Personal information
- Native name: Diarmuid Ó Deasúnaigh (Irish)
- Born: 1876 Killeagh, County Cork, Ireland
- Died: 26 April 1958 (aged 81–82) Killeagh, County Cork, Ireland
- Occupation: Farmer

Sport
- Sport: Hurling
- Position: Forward

Club
- Years: Club
- Dungourney

Club titles
- Cork titles: 3

Inter-county
- Years: County
- 1902-1907: Cork

Inter-county titles
- Munster titles: 4
- All-Irelands: 2

= Jerry Desmond =

Irish hurler

Jeremiah Desmond (1876 - 26 April 1958) was an Irish sportsman. He played hurling with his local club Dungourney and was a member of the Cork senior inter-county team from 1902 until 1907.

==Playing career==
===Club===
Desmond played his club hurling with his local Dungourney team in Cork and enjoyed some success. He won three county senior championship titles in all, with victory coming in 1902, 1907 and 1909.

===Inter-county===
Desmond first tasted success on the inter-county scene with Cork in 1902 when he lined out in his first Munster final. Limerick provided the opposition on that occasion and n exciting contest ensued. At the final whistle Cork were the winners by 2-9 to 1-5 and Desmond collected a Munster winners’ medal. Cork subsequently defeated Galway and Dublin were later defeated as Cork booked their place in the All-Ireland final with London providing the opposition. The game was played in Cork to mark the opening of the new Cork Athletic Ground. Desmond's side made no mistake on this occasion and went on to win 3-13 to 0-0, giving Desmond an All-Ireland winners’ medal.

Desmond was still a key member of the Cork team again in 1903. That year, he collected a second Munster winners’ medal as Cork defeated Waterford by 5-16 to 1-1. Cork later received a walkover from Galway before defeating Kilkenny in the ‘home’ championship decider. London provided the opposition for a third time in the proper All-Ireland final. Cork were well on top for the entire game and secured a 3-16 to 1-1 victory. It was Desmond’s second consecutive All-Ireland winners’ medal.

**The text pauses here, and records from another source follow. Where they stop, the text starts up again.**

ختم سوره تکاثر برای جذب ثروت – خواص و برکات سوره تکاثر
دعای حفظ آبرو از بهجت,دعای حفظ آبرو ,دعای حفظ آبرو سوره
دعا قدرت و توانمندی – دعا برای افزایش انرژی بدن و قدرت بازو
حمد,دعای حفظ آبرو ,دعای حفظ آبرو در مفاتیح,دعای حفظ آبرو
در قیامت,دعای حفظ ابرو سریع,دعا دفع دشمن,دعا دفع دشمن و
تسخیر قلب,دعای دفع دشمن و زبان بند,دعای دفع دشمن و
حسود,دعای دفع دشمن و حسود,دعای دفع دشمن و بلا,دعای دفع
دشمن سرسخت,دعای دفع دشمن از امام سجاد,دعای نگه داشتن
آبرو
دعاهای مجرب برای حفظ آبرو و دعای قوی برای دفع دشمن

In 1904 Desmond and Cork were attempting to capture a third All-Ireland title in-a-row. The campaign began well with Cork defeating Tipperary to secure a fourth consecutive Munster title. A subsequent trouncing of Antrim set up an All-Ireland final showdown with Kilkenny. It was the beginning of a hugely successful era for ‘the Cats’ as Cork were heading into decline. Kilkenny won the game thanks to Dick Doyle’s first-half goal, while Pat ‘Fox’ Maher made great save at the end to help his team to a 1-9 to 1-8 defeat of Desmond’s side.

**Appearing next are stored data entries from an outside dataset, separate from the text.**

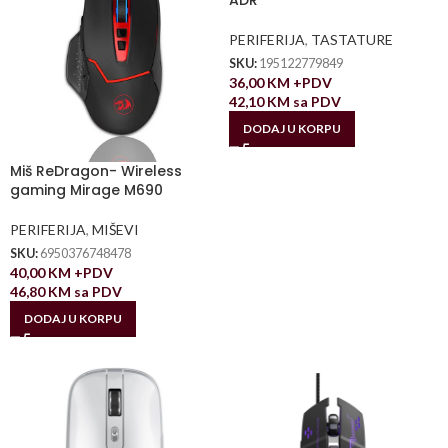
ADR
PERIFERIJA
,
TASTATURE
SKU:
195122779849
36,00
KM
+PDV
42,10
KM
sa PDV
DODAJ U KORPU
Miš ReDragon- Wireless
gaming Mirage M690
PERIFERIJA
,
MIŠEVI
SKU:
6950376748478
40,00
KM
+PDV
46,80
KM
sa PDV
DODAJ U KORPU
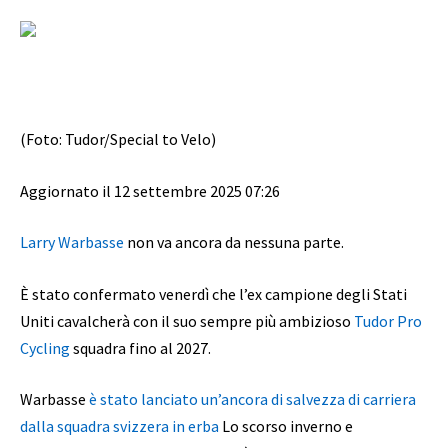
(Foto: Tudor/Special to Velo)
Aggiornato il 12 settembre 2025 07:26
Larry Warbasse
non va ancora da nessuna parte.
È stato confermato venerdì che l’ex campione degli Stati
Uniti cavalcherà con il suo sempre più ambizioso
Tudor Pro
Cycling
squadra fino al 2027.
Warbasse
è stato lanciato un’ancora di salvezza di carriera
dalla squadra svizzera in erba
Lo scorso inverno e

After being dropped from the Cork team for a number of years Desmond was back in 1907. That year he picked up a fourth Munster winners’ medal following a 1-6 to 1-4 defeat of Tipperary. Cork later reached the All-Ireland final with Kilkenny providing the opposition. A high-scoring, but close, game developed between these two great rivals once again. As the game entered the final stage there was little to separate the two sides. Jimmy Kelly scored three first-half goals while Jack Anthony scored Kilkenny’s winning point at the death. Cork went on two late goal hunts; however, the final score of 3-12 to 4-8 gave Kilkenny the win. It was Desmond’s last All-Ireland final appearance.